Project description:Although Apc mutation is widely considered an initiating event in colorectal cancer, little is known about the earliest stages of tumorigenesis following sporadic Apc loss. Therefore, we have utilized a novel mouse model that facilitates the sporadic inactivation of Apc via frameshift reversion of Cre in single, isolated cells and subsequently tracks the fates of Apc-deficient intestinal cells.

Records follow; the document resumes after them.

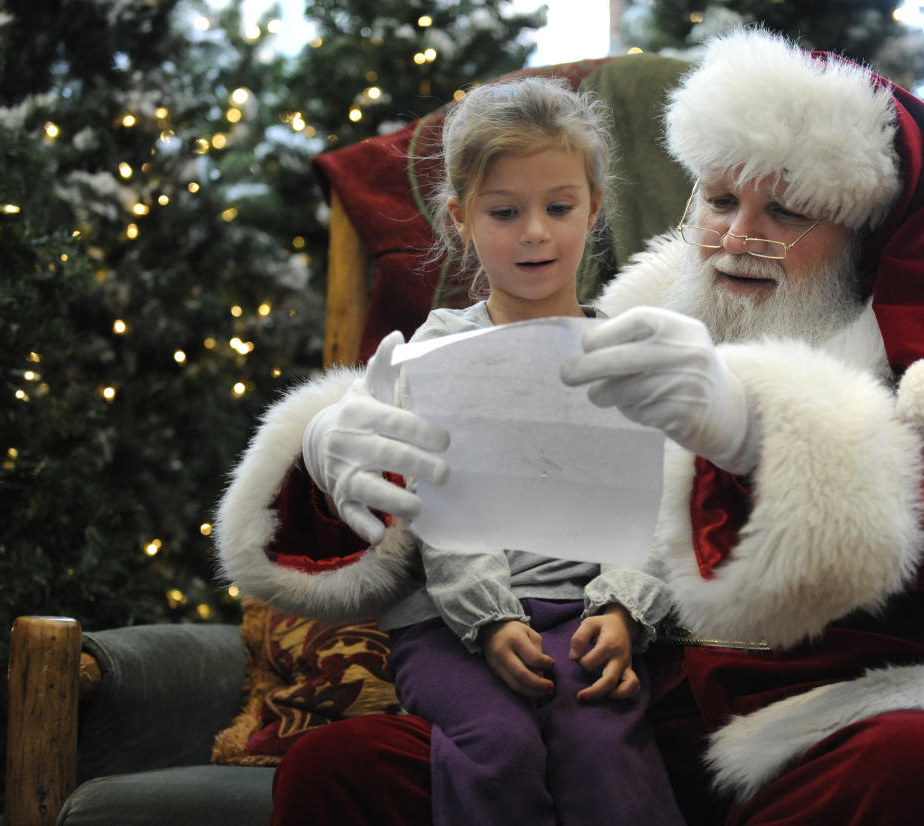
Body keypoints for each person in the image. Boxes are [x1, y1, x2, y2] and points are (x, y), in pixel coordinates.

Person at [216, 27, 924, 826]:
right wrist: (326, 464)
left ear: (857, 235)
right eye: (721, 199)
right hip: (607, 696)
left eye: (787, 214)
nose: (739, 237)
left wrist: (753, 435)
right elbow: (464, 503)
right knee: (343, 766)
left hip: (817, 719)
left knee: (922, 761)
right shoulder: (620, 320)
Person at [270, 75, 684, 826]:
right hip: (447, 628)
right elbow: (439, 501)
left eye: (559, 207)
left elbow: (658, 501)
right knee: (497, 744)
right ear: (460, 220)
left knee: (604, 746)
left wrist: (624, 607)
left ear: (593, 208)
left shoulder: (627, 357)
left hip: (586, 615)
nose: (535, 232)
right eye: (505, 212)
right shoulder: (435, 352)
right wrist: (489, 620)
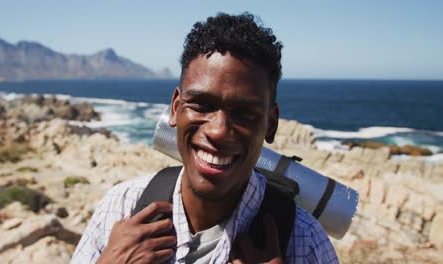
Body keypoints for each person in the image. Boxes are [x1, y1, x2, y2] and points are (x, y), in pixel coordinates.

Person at [71, 12, 339, 264]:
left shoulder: (304, 241)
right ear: (176, 107)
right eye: (201, 104)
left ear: (271, 123)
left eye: (244, 113)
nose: (218, 130)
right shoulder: (121, 208)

Our results suggest that consistent with Apc being a 'gatekeeper', loss of Apc early in life during intestinal growth leads to adenomas or increased crypt fission, manifested by fields of mutant but otherwise normal-appearing crypts. In contrast, Apc loss occurring later in life has minimal consequences, with mutant crypts being less prone to either increased crypt fission or adenoma formation. Using the stem cell-specific Lgr5-CreER mouse, we generated different sized fields of Apc-deficient crypts via independent recombination events and found that field size correlates with progression to adenoma. To evaluate this early stage prior to adenoma formation as a therapeutic target, we examined the chemopreventive effects of sulindac on Apc-deficient occult crypt fission. We found that sulindac treatment started early in life inhibits the morphologically occult spread of Apc-deficient crypts and thus reduces adenoma numbers. Taken together these results suggest that: (i) earlier Apc loss promotes increased crypt fission, (ii) a field of Apc-deficient crypts, which can form via occult crypt fission or independent neighboring events, is an important intermediate between loss of Apc and adenoma formation and (iii) normal-appearing Apc-deficient crypts are potential unappreciated targets for cancer screening and chemoprevention.